The camp officials gave jobs to prisoners who had passed their fourteenth birthday, so that included Werner, but not me. My parents were assigned—Pappi called it “recruited”—to work outside the camp. They left after morning Appell, Pappi to dig trenches and Mutti to work in a drafty factory. Werner was assigned to take apart old shoes so the parts could be re-used.
No matter how hard they worked or how exhausted they were, Pappi kept a clean face. He still had his shaving kit: a wooden box with a notch for the razor, and a package of blades that he swapped out and sharpened. When the shaving cream ran out, he frothed up soap. When there wasn’t soap he rubbed his face briskly. Then he pulled the blade slowly over his face in short strokes, using his free hand to rub and feel for stubble since we didn’t have a mirror. Mutti reminded him how much she preferred a smooth face, and how handsome he looked. After running her fingers over his cheek, she combed the hair back from his high forehead and pushed down a few strands near his temples.

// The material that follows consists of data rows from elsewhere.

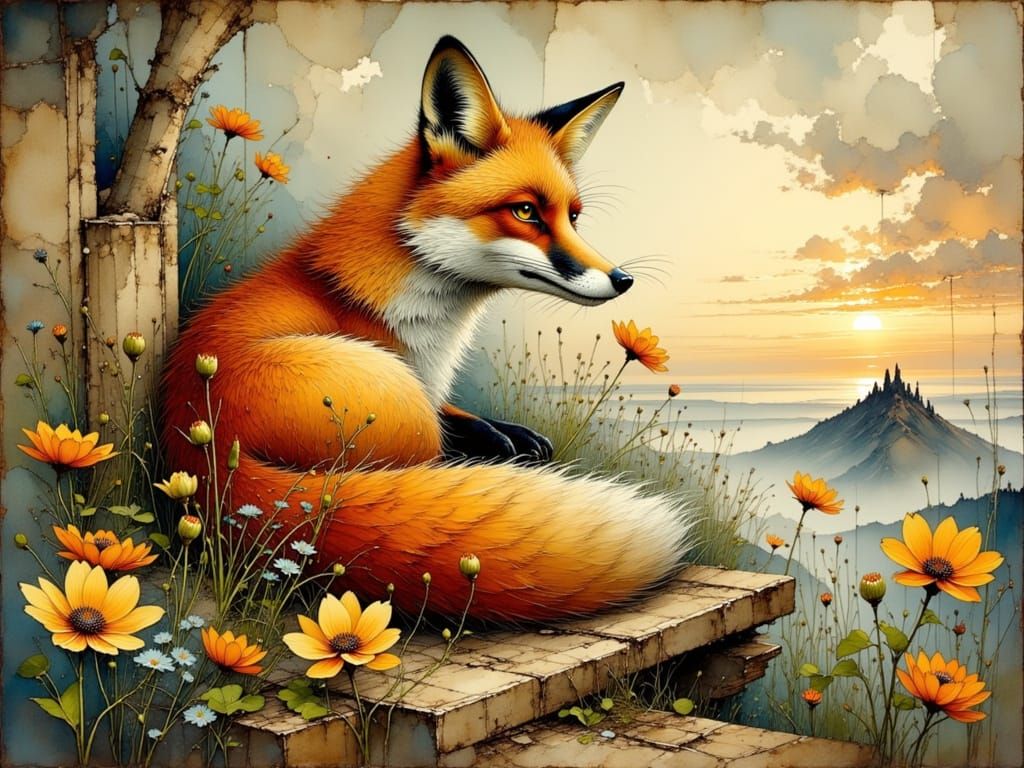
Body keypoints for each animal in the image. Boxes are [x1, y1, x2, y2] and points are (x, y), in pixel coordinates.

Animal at [162, 36, 692, 623]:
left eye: (572, 217)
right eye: (525, 211)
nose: (623, 279)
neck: (432, 333)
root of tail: (203, 456)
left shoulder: (434, 388)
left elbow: (473, 419)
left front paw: (513, 436)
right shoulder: (419, 388)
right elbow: (461, 432)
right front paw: (500, 444)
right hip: (400, 402)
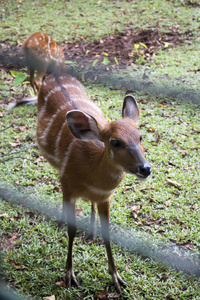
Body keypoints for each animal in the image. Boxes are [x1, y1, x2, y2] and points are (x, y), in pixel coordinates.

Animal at [36, 73, 152, 292]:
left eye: (140, 137)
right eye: (115, 142)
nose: (145, 168)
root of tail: (54, 74)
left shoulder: (105, 198)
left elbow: (108, 234)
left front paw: (117, 279)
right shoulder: (69, 186)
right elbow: (71, 230)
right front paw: (69, 275)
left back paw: (92, 231)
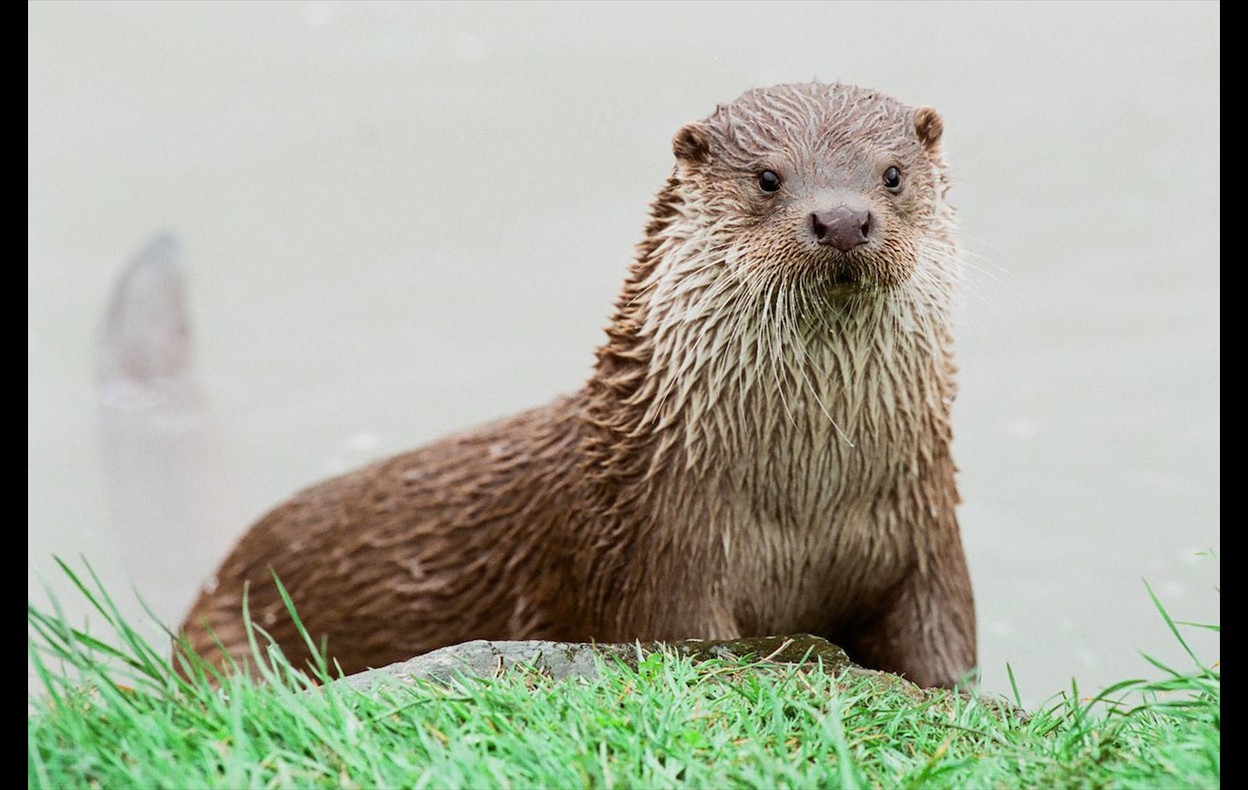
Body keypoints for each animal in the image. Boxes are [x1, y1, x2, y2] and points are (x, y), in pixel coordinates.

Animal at [179, 81, 976, 690]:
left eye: (892, 174)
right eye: (768, 178)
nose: (841, 218)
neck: (808, 498)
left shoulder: (928, 554)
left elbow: (943, 662)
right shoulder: (660, 570)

“What are these grey things?” she asked. “Are you aging?”
“Hmmm, signs of wisdom no doubt.”
“What does your wisdom tell you?”
“That we’ll all get out of here.”
“Good, because I don’t ever want to see another pair of old underwear again.”
My Mutti’s work was to cut up and repair used soldiers’ underwear, separating the parts that could be saved and piecing them together again. She risked punishment if the guards felt the tiniest scrap was being wasted. Pappi’s work sounded harder, as he worked in all weather, scooping, carving, and pushing the earth to make long troughs along roads, fields, and fences.